Saved data entries:

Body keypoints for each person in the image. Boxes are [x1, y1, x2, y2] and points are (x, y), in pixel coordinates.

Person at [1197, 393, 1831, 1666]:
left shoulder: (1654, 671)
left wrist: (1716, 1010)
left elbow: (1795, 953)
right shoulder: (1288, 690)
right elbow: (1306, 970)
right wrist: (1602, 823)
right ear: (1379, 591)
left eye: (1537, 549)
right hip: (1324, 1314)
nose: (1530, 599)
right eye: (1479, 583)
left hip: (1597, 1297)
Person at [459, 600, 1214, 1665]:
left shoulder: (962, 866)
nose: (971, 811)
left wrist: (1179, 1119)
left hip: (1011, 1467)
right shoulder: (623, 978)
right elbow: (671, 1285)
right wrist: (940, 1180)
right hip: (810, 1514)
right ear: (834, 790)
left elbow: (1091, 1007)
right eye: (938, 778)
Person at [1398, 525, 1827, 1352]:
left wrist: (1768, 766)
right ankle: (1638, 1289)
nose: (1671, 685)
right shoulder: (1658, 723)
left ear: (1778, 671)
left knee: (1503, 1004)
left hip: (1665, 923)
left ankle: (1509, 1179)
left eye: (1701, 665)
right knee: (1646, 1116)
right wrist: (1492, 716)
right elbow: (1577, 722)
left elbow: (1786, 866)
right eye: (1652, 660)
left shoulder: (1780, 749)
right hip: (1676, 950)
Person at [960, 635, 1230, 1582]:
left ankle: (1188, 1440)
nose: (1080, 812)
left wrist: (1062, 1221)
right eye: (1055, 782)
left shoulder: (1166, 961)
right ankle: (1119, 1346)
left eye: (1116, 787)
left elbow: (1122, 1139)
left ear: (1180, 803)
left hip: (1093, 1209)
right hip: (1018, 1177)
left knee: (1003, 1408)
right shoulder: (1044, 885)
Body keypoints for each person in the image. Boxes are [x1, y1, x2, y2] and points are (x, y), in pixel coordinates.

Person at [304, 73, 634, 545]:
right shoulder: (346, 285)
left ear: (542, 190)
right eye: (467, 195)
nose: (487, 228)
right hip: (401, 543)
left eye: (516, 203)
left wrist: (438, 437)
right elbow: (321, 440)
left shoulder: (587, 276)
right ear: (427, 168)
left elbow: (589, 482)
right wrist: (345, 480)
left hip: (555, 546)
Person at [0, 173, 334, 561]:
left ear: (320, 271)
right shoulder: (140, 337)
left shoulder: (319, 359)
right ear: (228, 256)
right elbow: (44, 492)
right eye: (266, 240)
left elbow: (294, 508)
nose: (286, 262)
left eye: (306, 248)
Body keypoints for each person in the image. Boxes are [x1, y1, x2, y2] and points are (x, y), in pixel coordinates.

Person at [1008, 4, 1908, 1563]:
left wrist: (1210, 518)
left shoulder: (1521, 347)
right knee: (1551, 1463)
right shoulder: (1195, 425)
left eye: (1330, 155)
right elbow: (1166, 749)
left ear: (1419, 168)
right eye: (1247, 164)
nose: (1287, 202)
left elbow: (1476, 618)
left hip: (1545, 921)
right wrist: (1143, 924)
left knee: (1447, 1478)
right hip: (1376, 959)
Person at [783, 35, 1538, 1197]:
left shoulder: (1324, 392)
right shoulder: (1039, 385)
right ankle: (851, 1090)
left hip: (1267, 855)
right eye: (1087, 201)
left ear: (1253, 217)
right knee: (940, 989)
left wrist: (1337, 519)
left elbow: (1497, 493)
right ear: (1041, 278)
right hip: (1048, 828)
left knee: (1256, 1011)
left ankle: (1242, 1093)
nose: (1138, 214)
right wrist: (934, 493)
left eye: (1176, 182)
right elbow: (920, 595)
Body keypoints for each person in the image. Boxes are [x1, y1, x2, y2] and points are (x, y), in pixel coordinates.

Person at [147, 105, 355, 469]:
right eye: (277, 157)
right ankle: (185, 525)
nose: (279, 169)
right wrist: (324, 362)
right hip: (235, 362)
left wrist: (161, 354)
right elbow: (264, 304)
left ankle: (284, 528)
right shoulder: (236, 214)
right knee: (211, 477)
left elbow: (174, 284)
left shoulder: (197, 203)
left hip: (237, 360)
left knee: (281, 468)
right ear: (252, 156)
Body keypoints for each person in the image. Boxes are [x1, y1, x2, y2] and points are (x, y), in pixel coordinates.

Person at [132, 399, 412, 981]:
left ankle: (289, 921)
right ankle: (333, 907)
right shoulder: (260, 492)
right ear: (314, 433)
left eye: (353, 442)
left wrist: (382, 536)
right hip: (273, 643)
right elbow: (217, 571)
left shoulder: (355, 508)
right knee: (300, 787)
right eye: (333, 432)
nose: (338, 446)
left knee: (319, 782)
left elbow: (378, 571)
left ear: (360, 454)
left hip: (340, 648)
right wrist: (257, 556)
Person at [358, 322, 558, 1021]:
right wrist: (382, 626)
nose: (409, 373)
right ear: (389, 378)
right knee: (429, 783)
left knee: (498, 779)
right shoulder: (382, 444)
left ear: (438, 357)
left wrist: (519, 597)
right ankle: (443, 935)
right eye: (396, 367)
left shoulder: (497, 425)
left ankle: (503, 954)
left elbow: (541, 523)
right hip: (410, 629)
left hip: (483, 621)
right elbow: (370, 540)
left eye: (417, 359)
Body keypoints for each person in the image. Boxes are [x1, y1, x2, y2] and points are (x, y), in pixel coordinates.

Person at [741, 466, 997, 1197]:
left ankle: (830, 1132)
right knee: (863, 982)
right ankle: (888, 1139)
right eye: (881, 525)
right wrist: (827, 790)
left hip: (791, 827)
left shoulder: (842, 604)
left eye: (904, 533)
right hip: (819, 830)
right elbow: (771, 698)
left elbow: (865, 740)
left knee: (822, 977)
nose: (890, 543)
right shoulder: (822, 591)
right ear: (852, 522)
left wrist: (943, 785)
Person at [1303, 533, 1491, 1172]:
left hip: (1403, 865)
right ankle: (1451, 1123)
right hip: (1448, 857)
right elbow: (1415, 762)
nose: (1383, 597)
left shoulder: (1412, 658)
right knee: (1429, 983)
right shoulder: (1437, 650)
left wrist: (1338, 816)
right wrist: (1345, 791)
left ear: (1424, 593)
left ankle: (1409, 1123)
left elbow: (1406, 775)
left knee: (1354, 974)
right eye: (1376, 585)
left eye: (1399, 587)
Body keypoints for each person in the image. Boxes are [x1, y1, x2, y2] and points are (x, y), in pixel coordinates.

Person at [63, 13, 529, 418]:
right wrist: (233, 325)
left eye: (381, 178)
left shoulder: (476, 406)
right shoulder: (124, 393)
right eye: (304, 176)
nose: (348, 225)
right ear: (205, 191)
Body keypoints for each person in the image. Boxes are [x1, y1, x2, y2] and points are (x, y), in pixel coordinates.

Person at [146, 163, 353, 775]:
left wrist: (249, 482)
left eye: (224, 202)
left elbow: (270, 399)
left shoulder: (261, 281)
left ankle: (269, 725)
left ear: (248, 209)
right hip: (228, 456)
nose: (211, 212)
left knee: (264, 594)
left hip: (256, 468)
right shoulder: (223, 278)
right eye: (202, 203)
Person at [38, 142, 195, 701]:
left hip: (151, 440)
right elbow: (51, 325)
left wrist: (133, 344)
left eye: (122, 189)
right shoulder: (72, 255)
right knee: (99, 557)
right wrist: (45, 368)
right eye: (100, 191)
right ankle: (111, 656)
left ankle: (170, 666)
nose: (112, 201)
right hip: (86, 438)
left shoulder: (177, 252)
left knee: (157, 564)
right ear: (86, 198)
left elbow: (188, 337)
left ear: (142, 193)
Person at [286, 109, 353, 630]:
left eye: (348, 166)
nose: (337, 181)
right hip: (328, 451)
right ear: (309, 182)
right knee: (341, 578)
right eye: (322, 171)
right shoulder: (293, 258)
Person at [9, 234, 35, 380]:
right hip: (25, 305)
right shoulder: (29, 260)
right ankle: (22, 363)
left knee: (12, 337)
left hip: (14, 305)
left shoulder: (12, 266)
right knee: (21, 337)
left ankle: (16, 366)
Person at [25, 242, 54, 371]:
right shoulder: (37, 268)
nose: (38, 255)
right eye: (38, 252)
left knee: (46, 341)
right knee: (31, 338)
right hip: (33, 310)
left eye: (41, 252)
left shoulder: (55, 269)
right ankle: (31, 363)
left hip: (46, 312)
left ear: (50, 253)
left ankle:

◆ WHAT TO PRODUCE
Output only the lines from the line that contains "right hip: (86, 438)" through the end of the entries, both included, exactly as they appear.

◆ RESPONSE TO THIS EXERCISE
right hip: (86, 438)
left shoulder: (177, 252)
left knee: (157, 564)
right ear: (86, 198)
left elbow: (188, 337)
left ear: (142, 193)
Person at [286, 109, 353, 630]:
left eye: (348, 166)
nose: (337, 181)
right hip: (328, 451)
right ear: (309, 182)
right knee: (341, 578)
right eye: (322, 171)
right shoulder: (293, 258)
Person at [9, 234, 35, 380]:
right hip: (25, 305)
right shoulder: (29, 260)
right ankle: (22, 363)
left knee: (12, 337)
left hip: (14, 305)
left shoulder: (12, 266)
right knee: (21, 337)
left ankle: (16, 366)
Person at [25, 242, 54, 371]:
right shoulder: (37, 268)
nose: (38, 255)
right eye: (38, 252)
left knee: (46, 341)
right knee: (31, 338)
right hip: (33, 310)
left eye: (41, 252)
left shoulder: (55, 269)
right ankle: (31, 363)
left hip: (46, 312)
left ear: (50, 253)
left ankle:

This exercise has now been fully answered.